Arrivano le prime conferme circa il possibile sviluppo dell’epatite acuta pediatrica in Italia. Il fenomeno viene monitorato con grande attenzione dalla comunità scientifica ed è ormai diffuso su scala internazionale. I primi casi sospetti arrivano dall’Inghilterra e mostrano una variante particolarmente aggressiva che potrebbe comportare il trapianto. Il ministero della Salute attende aggiornamenti ed è al lavoro per analizzare i dati della banca internazionale.

Epatite pediatrica, 70 casi nel mondo e quattro in Italia

I primi casi di epatite acuta pediatrica risalgono a inizio aprile in Inghilterra e Scozia, tuttavia arrivano a stretto giro segnalazioni dai Paesi limitrofi come Olanda e Danimarca. Anche gli Stati Uniti comunicano nove casi, facendo lievitare il computo totale a 70 pazienti, numero che pare comunque sottostimato. In Italia al momento si registrano quattro casi sospetti, di cui due particolarmente gravi.

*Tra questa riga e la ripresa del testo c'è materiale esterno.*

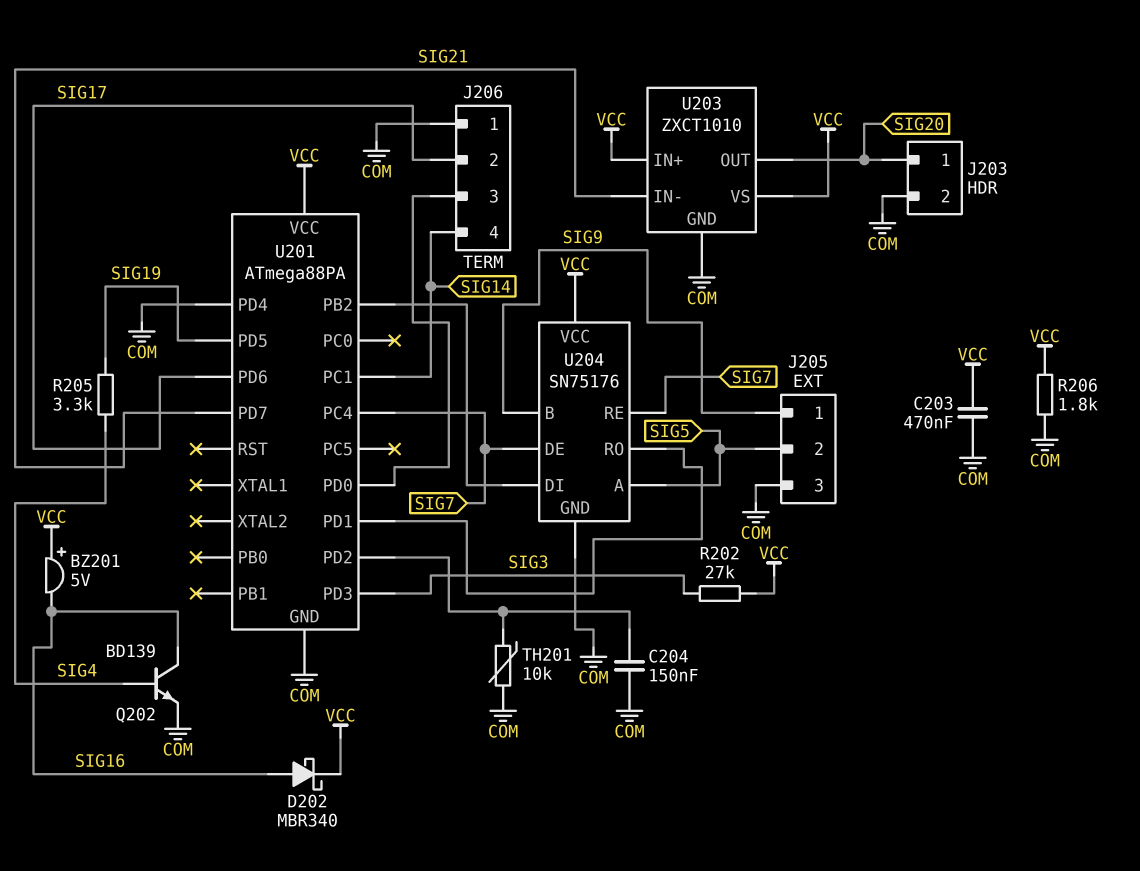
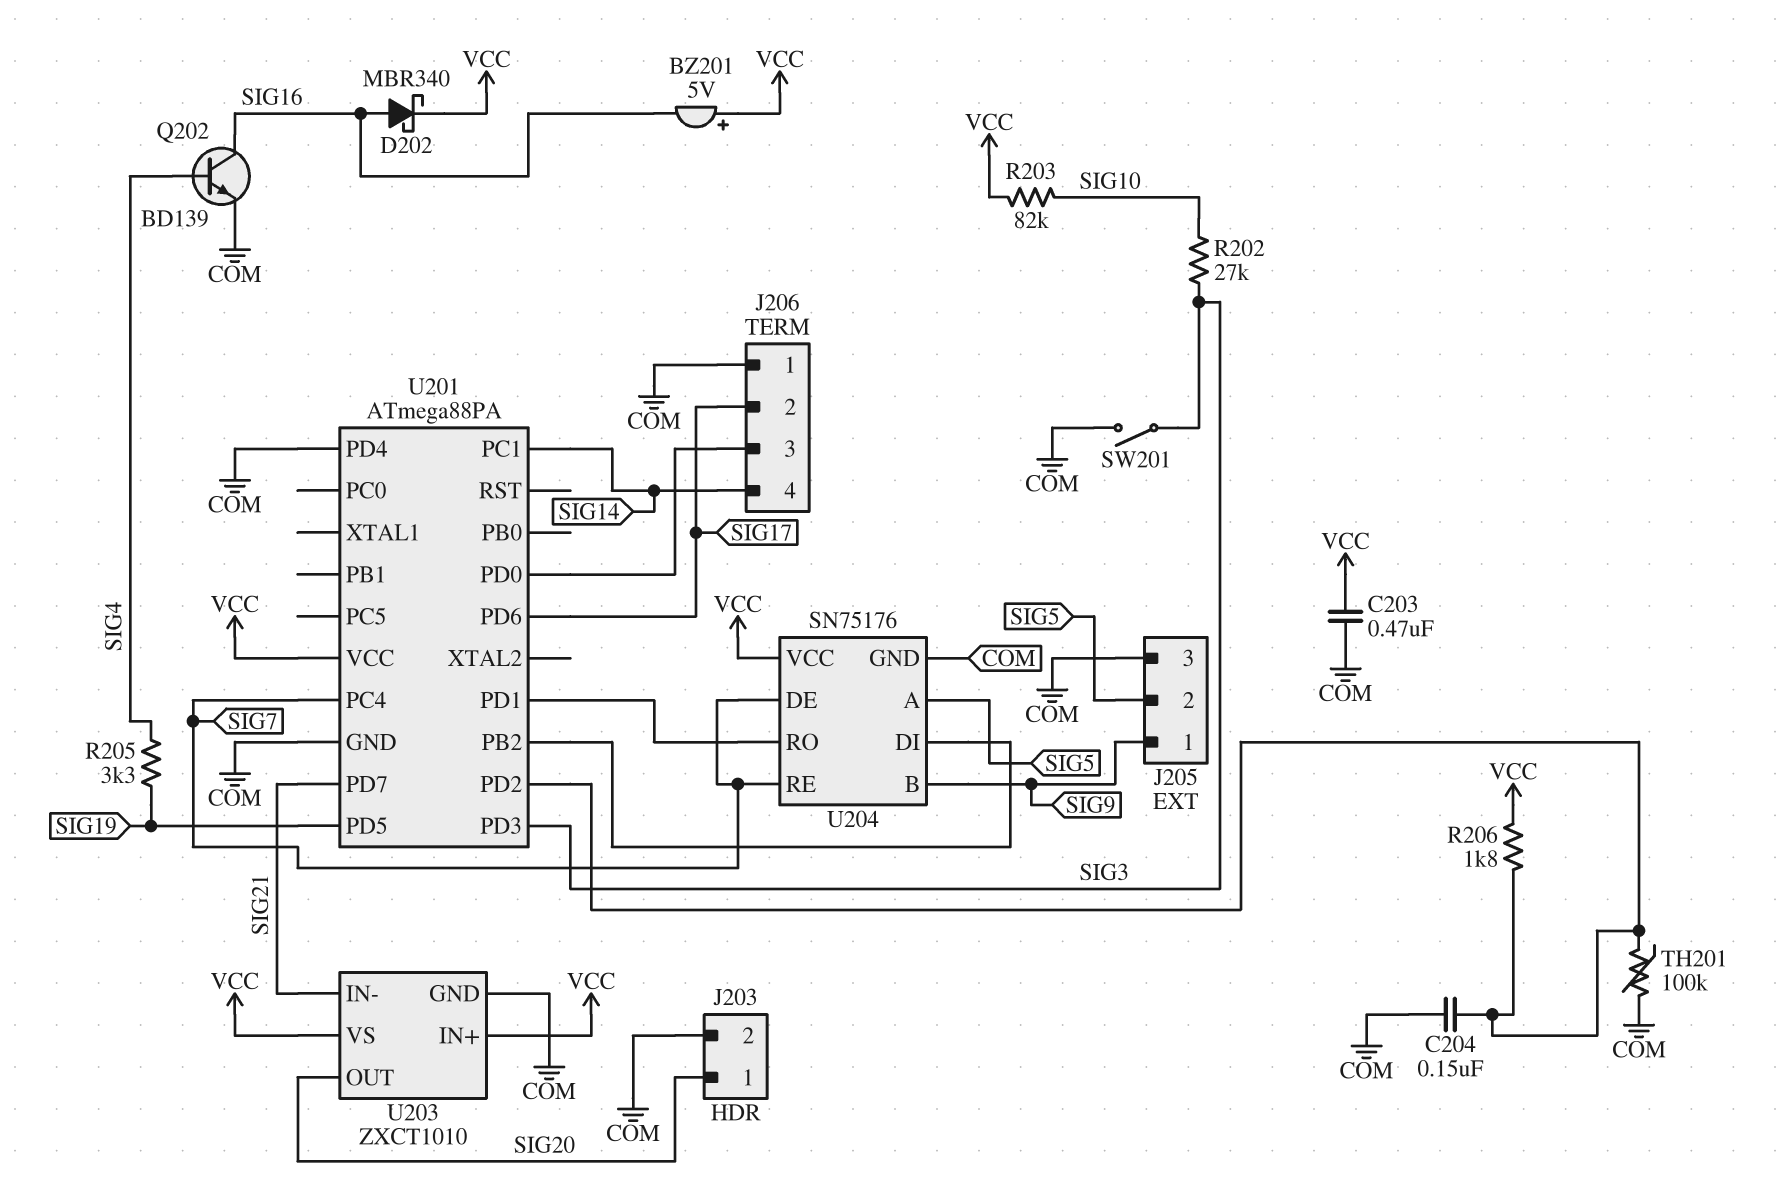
R202: 27k (SIG3, VCC) -> 27k (SIG3, SIG10)
R203: none -> 82k (SIG10, VCC)
R206: 1.8k (COM, VCC) -> 1.8k (U201/PD2, VCC)
SW201: none -> switch (COM, SIG3)
TH201: 10k (COM, U201/PD2) -> 100k (COM, U201/PD2)

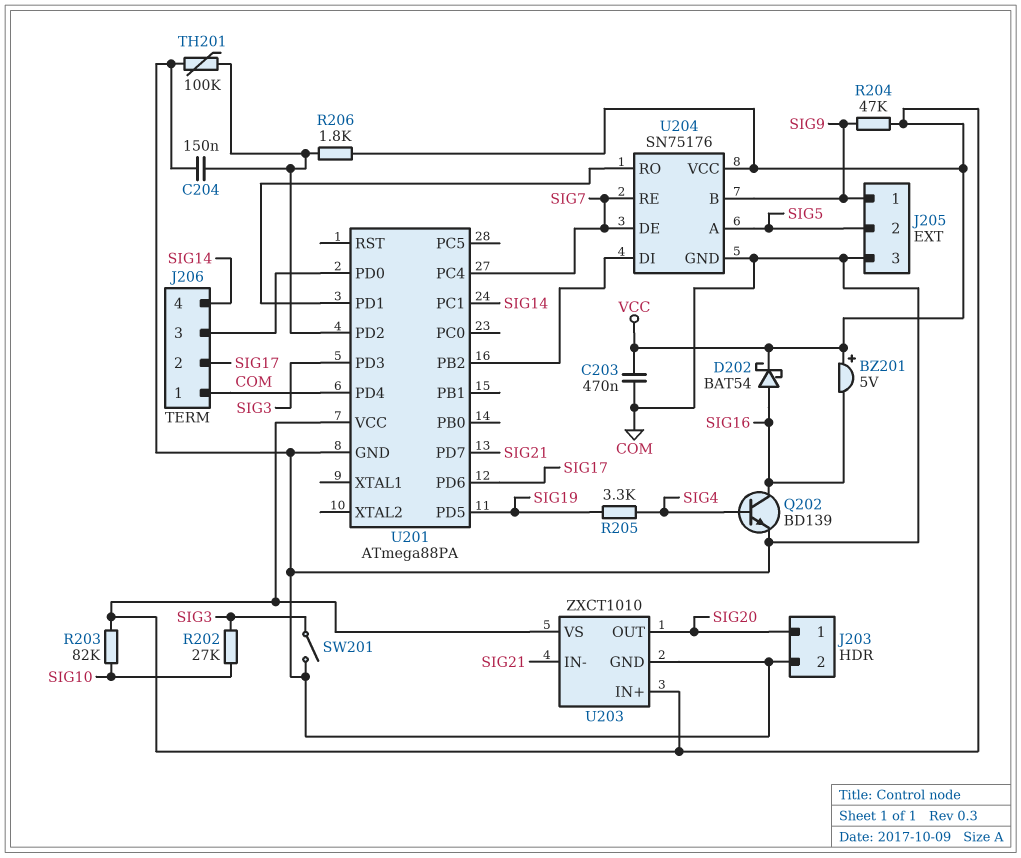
D202: schottky MBR340 (A SIG16, K VCC) -> schottky BAT54 (A SIG16, K VCC)
R204: none -> 47k (SIG9, VCC)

A chiarire meglio lo status del fenomeno interviene Giuseppe Indolfi, epatologo e consulente dell’Oms sul tema delle epatiti. Ecco alcuni passaggi della sua intervista a Repubblica:

La settimana scorsa abbiamo avuto un primo allarme su una decina di casi. L’attenzione particolare dei medici è dovuta al fatto che in un caso c’è voluto il trapianto, cosa che dimostra la violenza della patologia. Al momento si può parlare solo di sospetto per le caratteristiche particolari di questa forma di epatite. Il problema è che non si riesce a stabilire quale sia l’agente patogeno che le provoca, un marcatore che permetta di classificarla. Si va quindi per esclusione“.

Indolfi spiega il modus operandi dell’Europa e le possibili relazioni con il coronavirus:

A livello europeo siamo partiti con un’indagine su larga scala insieme agli infettivologi, attendiamo i risultati in una settimana. Dobbiamo confrontare il numero di casi degli ultimi quattro mesi con quelli degli anni precedenti, per capire se l’incidenza è maggiore. Questo già sarebbe un punto di partenza interessante ma al contempo un problema“.

Da sempre ci sono delle malattie del fegato provocate da virus che non vengono spiegate con le cause già note. Se guardiamo ai primi pazienti sappiamo che alcuni avevano il Covid, ma in questo momento la circolazione del coronavirus è altissima. La metà dei casi, inoltre, avevano l’adenovirus, che è molto diffuso e che difficilmente provoca forme di malattia violente come questo tipo di epatite“.